DATASET ENTRIES:
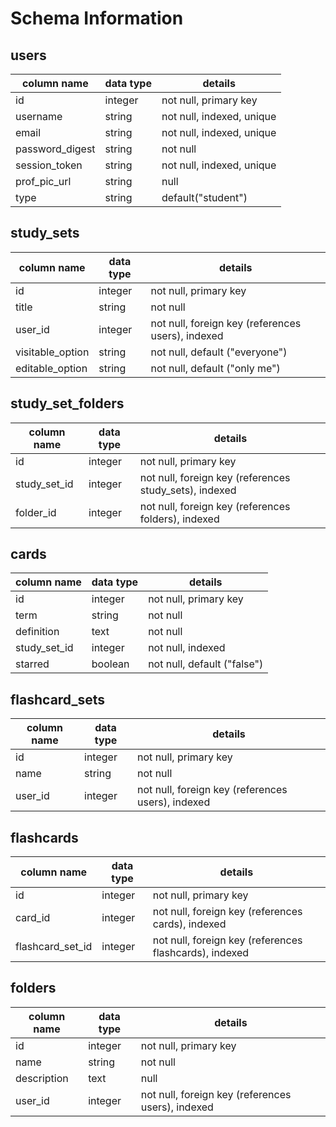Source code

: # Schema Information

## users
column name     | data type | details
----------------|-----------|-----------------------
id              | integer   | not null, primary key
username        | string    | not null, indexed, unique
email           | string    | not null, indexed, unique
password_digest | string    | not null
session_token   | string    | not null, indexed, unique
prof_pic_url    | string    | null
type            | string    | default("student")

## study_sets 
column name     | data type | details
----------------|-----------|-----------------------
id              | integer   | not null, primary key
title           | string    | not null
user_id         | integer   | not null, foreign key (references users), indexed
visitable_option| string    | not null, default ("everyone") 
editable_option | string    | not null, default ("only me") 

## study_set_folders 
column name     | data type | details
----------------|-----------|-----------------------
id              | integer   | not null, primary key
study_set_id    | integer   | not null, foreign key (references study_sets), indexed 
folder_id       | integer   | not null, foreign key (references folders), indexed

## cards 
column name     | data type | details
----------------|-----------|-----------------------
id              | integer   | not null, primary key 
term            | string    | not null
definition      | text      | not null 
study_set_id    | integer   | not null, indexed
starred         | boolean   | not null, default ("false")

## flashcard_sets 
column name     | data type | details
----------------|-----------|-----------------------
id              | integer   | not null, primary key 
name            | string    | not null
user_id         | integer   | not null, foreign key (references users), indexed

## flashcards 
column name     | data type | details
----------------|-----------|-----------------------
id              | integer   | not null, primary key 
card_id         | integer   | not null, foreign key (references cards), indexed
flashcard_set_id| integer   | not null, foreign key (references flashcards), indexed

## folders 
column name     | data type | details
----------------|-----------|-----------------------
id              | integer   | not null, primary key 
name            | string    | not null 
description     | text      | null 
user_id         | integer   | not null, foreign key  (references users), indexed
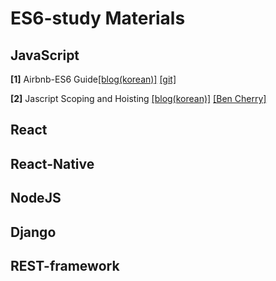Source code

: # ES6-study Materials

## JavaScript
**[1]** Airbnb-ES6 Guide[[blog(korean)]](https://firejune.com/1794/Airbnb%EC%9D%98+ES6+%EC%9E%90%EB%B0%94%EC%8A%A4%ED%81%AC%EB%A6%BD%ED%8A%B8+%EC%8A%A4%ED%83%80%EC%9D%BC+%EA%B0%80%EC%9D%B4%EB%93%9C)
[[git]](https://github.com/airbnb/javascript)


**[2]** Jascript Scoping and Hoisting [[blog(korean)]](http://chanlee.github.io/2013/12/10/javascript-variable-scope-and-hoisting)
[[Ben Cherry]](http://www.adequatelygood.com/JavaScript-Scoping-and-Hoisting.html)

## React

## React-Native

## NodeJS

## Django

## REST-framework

YOUR INSTRUCTIONS:
Although the material contains pictures, only the lines are to be written out, exactly as they stand.

EXERCISE OUTPUT:
Source code

: # Schema Information

## users
column name     | data type | details
----------------|-----------|-----------------------
id              | integer   | not null, primary key
username        | string    | not null, indexed, unique
email           | string    | not null, indexed, unique
password_digest | string    | not null
session_token   | string    | not null, indexed, unique
prof_pic_url    | string    | null
type            | string    | default("student")

## study_sets 
column name     | data type | details
----------------|-----------|-----------------------
id              | integer   | not null, primary key
title           | string    | not null
user_id         | integer   | not null, foreign key (references users), indexed
visitable_option| string    | not null, default ("everyone") 
editable_option | string    | not null, default ("only me") 

## study_set_folders 
column name     | data type | details
----------------|-----------|-----------------------
id              | integer   | not null, primary key
study_set_id    | integer   | not null, foreign key (references study_sets), indexed 
folder_id       | integer   | not null, foreign key (references folders), indexed

## cards 
column name     | data type | details
----------------|-----------|-----------------------
id              | integer   | not null, primary key 
term            | string    | not null
definition      | text      | not null 
study_set_id    | integer   | not null, indexed
starred         | boolean   | not null, default ("false")

## flashcard_sets 
column name     | data type | details
----------------|-----------|-----------------------
id              | integer   | not null, primary key 
name            | string    | not null
user_id         | integer   | not null, foreign key (references users), indexed

## flashcards 
column name     | data type | details
----------------|-----------|-----------------------
id              | integer   | not null, primary key 
card_id         | integer   | not null, foreign key (references cards), indexed
flashcard_set_id| integer   | not null, foreign key (references flashcards), indexed

## folders 
column name     | data type | details
----------------|-----------|-----------------------
id              | integer   | not null, primary key 
name            | string    | not null 
description     | text      | null 
user_id         | integer   | not null, foreign key  (references users), indexed
Source code

: # ES6-study Materials

## JavaScript
**[1]** Airbnb-ES6 Guide[[blog(korean)]](https://firejune.com/1794/Airbnb%EC%9D%98+ES6+%EC%9E%90%EB%B0%94%EC%8A%A4%ED%81%AC%EB%A6%BD%ED%8A%B8+%EC%8A%A4%ED%83%80%EC%9D%BC+%EA%B0%80%EC%9D%B4%EB%93%9C)
[[git]](https://github.com/airbnb/javascript)


**[2]** Jascript Scoping and Hoisting [[blog(korean)]](http://chanlee.github.io/2013/12/10/javascript-variable-scope-and-hoisting)
[[Ben Cherry]](http://www.adequatelygood.com/JavaScript-Scoping-and-Hoisting.html)

## React

## React-Native

## NodeJS

## Django

## REST-framework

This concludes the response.